Preparations for D-Day – when image trumped reality

Photo: Sir Martin’s map:  Allied deception plans and Actual Allied operations

375 words / 2 minute read

 …messages decrypted at Bletchley … revealed to the British planners of the Normandy landings that, for the Germans, the First United States Army Group was a reality.  The phantom army group could therefore continue “threatening” Calais.

Not only was a fictitious United States Army Group to participate in these operations, but also an equally fictitious British Twelfth Army, containing, among its forces, the 15th British Motorized Division, the 34th British Infantry Division, the 8th British Armored Division, and the 7th Polish Infantry Division, all apparently equipped, deployed, moved, trained, and communicated with, and yet existing only on paper.

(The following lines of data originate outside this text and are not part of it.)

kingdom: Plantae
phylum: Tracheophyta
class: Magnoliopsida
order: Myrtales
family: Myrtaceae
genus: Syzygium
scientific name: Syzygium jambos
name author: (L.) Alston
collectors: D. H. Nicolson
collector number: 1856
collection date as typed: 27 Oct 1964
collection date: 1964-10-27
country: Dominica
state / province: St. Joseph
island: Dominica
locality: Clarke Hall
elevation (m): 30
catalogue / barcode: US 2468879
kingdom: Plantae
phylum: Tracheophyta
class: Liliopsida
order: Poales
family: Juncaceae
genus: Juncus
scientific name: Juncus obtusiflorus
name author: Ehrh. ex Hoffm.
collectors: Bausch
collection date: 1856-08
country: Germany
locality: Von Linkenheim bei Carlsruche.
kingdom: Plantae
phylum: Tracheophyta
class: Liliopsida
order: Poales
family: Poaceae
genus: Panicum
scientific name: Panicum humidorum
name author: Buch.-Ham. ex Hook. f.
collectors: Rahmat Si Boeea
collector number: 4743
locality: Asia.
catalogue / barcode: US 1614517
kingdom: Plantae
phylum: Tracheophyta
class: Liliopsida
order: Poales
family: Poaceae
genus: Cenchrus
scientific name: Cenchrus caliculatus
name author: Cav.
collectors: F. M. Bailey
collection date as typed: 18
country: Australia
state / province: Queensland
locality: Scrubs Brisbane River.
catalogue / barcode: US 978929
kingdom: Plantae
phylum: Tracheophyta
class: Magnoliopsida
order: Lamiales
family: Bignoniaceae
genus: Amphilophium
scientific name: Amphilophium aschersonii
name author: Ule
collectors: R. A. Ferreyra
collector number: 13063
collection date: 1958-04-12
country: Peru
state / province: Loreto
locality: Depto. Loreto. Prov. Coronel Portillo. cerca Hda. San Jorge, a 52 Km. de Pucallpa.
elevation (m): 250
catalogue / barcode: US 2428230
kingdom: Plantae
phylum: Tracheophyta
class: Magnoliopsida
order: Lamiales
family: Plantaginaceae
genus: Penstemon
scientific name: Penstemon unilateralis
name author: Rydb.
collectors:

A separate deception army was set up in Scotland,  intended to give verisimilitude to an Allied amphibious landing on the coast of Norway.  German Intelligence worked hard to identify as many of its units as possible, and it succeeded in locating, among entirely fictional units, the First Norwegian Army, the 12th Norwegian Infantry Brigade, the 2nd Polish Infantry Division, the Polish Parachute Brigade, two American Infantry Divisions, and a British Army Corps

By reading Germany’s own top-secret messages that the Combined Chiefs of Staff would know whether the Germans had been taken in by Fortitude and by the other deceptions that were intended to ensure the widest possible dispersion of German forces by a skillfully leaked set of eight separate British landings.  Each of these landings was a figment of the imagination, and deception skills, of the London Controlling Section under Colonel Bevan.  As well as Fortitude South, pointing to the Pas-de-Calais as the cross-Channel destination, there was Fortitude North against central Norway, centered on Trondheim; Operation Graffham, against central Sweden; Operation Royal Flush, against the coastlines of three neutral countries:  Sweden, Spain, or Turkey; Operation Zeppelin, a triple assault against the Romanian Black Sea coast, Crete, and the western coastline of Greece and Albania; Operation Ironside against Bordeaux; Operation Vendetta, against Marseille; and Operation Ferdinand against Rome.

A careful scrutiny at Bletchley of the Ultra decrypts revealed just how seriously the Germans were taking these nonexistent threats.  Reports had been received, Churchill told General Sir Maitland Wilson, Commander-in-Chief of the British forces in the Mediterranean, “that the islands off the Dalmatian coast are being equipped with naval guns.”  Churchill’s telegram was dated February 13; Ultra was his source.